ACTIVITY 1:
Repeat word for word the part of the caregiving article starting with "For Ladies …" and going on through "for the elderly.".
ACTIVITY 2:
Write the next part of the caregiving article, picking up after its last sentence.

PASSAGE FOR REVIEW:
────

For Ladies … Caring

Ginny Lallance

There is a word in today’s vocabulary that I never heard growing up. That word is caregiver. As a child, I watched my mother in that role, as Daddy was sick, in and out of the hospital for several years before he died when I was eleven. Mother, as well as my sister and I, took care of him. She was what we know today as a caregiver. I do not recall neighbors, family members, or others coming to “spell” her for even a short time. 1 Peter 5:7 must have given her strength: “Casting all your care upon him; for he careth for you.” The burden she carried is perhaps why, later on, she worked caring for the elderly.

However, the years have passed, and, in today’s climate, there seems to be more and more a need for caregivers. Cancer, dementia, Alzheimer’s, and other dreaded illnesses come upon our loved ones. Because of our love for them, many times we attempt to care for family members in our homes. Having gone through the disease of Alzheimer’s with my beloved mother-in-law, I know how draining of strength and emotions it was. So many times the burdens of life are such that we must help one another. The love we share with our Christian family will manifest itself in many, many ways. When we visit the home of an ailing brother or sister, the caregiver is strengthened and knows how much we love and care for them. A short visit will cheer the ailing person and provide the caregiver with an opportunity to gain strength by our being there. A hug and sincere words spoken from a caring heart can bring hope to a caregiver. A few years ago when my husband was going through treatment for prostate cancer, the comfort given by our Christian family saw us through many a rough day.

────

Saved data entries:
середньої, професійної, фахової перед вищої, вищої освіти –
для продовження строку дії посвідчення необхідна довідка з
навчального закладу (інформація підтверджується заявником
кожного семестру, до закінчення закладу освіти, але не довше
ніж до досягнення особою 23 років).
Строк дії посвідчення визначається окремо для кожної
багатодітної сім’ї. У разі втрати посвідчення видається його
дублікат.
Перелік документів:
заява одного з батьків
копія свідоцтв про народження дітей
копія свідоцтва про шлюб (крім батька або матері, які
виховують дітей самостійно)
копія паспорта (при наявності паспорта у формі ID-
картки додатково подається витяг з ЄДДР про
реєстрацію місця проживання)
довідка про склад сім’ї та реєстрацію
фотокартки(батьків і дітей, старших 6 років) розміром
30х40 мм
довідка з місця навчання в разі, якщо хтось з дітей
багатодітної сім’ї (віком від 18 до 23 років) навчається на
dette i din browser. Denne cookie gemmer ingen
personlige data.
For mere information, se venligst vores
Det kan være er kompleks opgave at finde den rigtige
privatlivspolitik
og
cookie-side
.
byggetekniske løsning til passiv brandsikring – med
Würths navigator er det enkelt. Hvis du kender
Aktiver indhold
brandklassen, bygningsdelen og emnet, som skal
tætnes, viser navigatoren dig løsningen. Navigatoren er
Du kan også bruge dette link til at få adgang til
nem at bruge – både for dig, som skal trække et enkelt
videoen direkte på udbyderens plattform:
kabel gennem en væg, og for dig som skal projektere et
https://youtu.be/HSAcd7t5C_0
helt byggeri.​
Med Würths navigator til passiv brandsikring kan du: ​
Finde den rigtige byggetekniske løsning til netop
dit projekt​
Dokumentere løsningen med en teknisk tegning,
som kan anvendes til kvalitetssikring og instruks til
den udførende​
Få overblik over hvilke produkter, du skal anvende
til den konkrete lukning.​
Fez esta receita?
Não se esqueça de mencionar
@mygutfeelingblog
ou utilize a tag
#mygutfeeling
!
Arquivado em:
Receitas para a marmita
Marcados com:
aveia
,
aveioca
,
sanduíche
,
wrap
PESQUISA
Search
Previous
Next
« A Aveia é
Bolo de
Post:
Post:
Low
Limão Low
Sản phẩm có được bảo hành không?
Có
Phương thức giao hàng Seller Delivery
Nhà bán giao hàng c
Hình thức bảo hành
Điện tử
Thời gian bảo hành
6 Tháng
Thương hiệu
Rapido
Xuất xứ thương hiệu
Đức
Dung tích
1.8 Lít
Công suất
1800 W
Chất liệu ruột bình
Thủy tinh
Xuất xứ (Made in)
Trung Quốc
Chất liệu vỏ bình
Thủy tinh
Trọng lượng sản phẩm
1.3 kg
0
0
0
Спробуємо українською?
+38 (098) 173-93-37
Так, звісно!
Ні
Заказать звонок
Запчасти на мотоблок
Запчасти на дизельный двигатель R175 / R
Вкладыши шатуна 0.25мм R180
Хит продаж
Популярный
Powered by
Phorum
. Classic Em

────

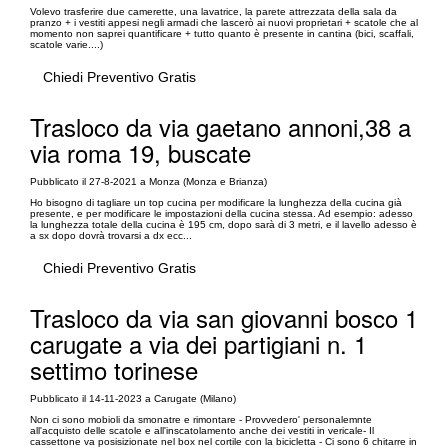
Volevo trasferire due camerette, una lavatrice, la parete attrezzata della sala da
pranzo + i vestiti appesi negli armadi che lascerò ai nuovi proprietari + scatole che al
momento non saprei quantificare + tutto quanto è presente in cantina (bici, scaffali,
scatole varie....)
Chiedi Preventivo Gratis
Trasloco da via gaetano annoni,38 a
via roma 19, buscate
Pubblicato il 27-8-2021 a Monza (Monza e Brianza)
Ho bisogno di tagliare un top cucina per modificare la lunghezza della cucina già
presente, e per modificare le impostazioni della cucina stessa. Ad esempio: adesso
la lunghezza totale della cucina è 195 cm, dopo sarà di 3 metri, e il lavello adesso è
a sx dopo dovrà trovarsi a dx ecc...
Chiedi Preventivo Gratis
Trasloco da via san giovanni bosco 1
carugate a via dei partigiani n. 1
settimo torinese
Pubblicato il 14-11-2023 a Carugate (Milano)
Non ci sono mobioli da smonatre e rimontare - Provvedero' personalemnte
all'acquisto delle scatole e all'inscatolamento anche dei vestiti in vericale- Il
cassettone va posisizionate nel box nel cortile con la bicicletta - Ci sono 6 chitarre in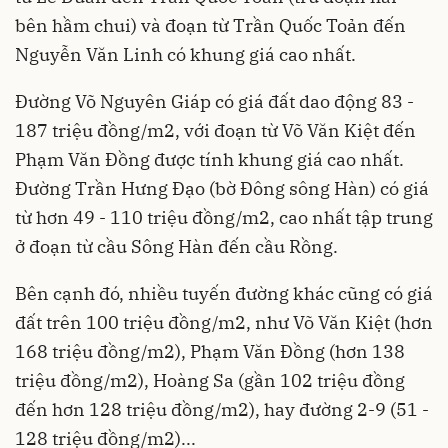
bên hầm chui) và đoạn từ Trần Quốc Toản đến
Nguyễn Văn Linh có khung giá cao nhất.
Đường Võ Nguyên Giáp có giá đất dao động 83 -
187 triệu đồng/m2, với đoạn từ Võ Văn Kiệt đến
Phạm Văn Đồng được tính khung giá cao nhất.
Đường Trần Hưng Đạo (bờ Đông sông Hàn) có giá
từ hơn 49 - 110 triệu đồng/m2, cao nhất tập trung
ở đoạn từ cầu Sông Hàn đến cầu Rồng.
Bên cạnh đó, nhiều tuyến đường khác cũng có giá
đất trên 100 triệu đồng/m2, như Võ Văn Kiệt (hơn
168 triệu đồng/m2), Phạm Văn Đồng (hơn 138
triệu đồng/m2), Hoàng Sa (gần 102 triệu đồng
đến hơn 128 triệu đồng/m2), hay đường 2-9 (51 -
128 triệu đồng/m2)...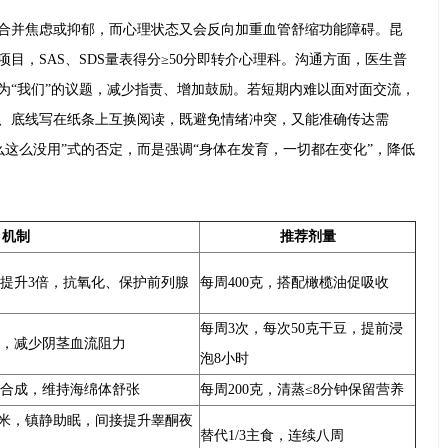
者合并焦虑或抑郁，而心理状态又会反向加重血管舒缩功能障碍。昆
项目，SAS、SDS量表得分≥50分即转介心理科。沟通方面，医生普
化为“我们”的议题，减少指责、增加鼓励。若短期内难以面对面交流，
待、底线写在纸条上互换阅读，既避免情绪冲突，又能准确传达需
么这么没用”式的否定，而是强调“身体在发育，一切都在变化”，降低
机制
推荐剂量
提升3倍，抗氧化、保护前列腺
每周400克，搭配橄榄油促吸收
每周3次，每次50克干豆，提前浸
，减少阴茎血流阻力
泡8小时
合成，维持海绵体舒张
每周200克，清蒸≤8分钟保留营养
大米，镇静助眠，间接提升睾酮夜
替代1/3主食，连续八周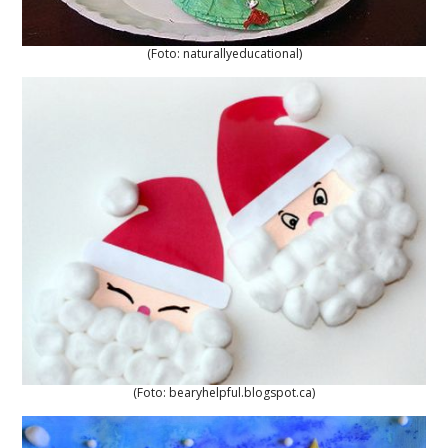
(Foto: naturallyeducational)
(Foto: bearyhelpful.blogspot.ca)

────

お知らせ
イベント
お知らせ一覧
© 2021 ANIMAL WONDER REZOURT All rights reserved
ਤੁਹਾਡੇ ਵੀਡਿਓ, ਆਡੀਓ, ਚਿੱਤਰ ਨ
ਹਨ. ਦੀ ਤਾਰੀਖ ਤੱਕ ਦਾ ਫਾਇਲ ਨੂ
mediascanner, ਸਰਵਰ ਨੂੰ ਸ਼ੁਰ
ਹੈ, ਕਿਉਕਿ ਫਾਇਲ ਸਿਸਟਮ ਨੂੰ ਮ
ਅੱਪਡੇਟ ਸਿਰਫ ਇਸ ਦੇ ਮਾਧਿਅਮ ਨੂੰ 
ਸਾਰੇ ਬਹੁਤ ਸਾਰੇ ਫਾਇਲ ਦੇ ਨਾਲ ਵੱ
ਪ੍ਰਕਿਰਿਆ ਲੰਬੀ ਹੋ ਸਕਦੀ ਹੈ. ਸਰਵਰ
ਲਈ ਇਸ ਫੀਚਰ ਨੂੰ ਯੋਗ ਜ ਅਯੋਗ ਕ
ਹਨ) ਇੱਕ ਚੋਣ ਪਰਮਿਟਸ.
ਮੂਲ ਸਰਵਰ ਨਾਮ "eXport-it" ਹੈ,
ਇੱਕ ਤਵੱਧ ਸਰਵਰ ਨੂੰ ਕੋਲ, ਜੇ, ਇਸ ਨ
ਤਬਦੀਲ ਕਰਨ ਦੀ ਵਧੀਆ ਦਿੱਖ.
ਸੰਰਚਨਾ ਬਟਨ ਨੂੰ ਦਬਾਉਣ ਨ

────

TASK ANSWER 1:
For Ladies … Caring

Ginny Lallance

There is a word in today’s vocabulary that I never heard growing up. That word is caregiver. As a child, I watched my mother in that role, as Daddy was sick, in and out of the hospital for several years before he died when I was eleven. Mother, as well as my sister and I, took care of him. She was what we know today as a caregiver. I do not recall neighbors, family members, or others coming to “spell” her for even a short time. 1 Peter 5:7 must have given her strength: “Casting all your care upon him; for he careth for you.” The burden she carried is perhaps why, later on, she worked caring for the elderly.

TASK ANSWER 2:
We are reminded of how Jesus showed compassion in Matthew 20:34 and Mark 1:41. When we learn of the failing health of someone and offer our prayers for his or her recovery, we must remember those who care for the sick one. Many times medicine helps ease the pain of the ill person. At the same time, the pain of watching a loved one suffer is so hard on the caregivers. It is then we offer our prayers to our heavenly Father on behalf of not only the person who is ill but also the caregiver. Offers to “spell” the caregiver for a few minutes or longer will show how much we are willing to help bear their burden. To run errands, fix a meal, etc., will be so appreciated.

In closing this article, think for just a moment of someone you may know who is living the life of a caregiver and what you can do to help bear his or her burden. Love, prayers, and assistance will not go unnoticed by the ONE who sees our every action! - Route 2 Box 177, Belington, WV 26250.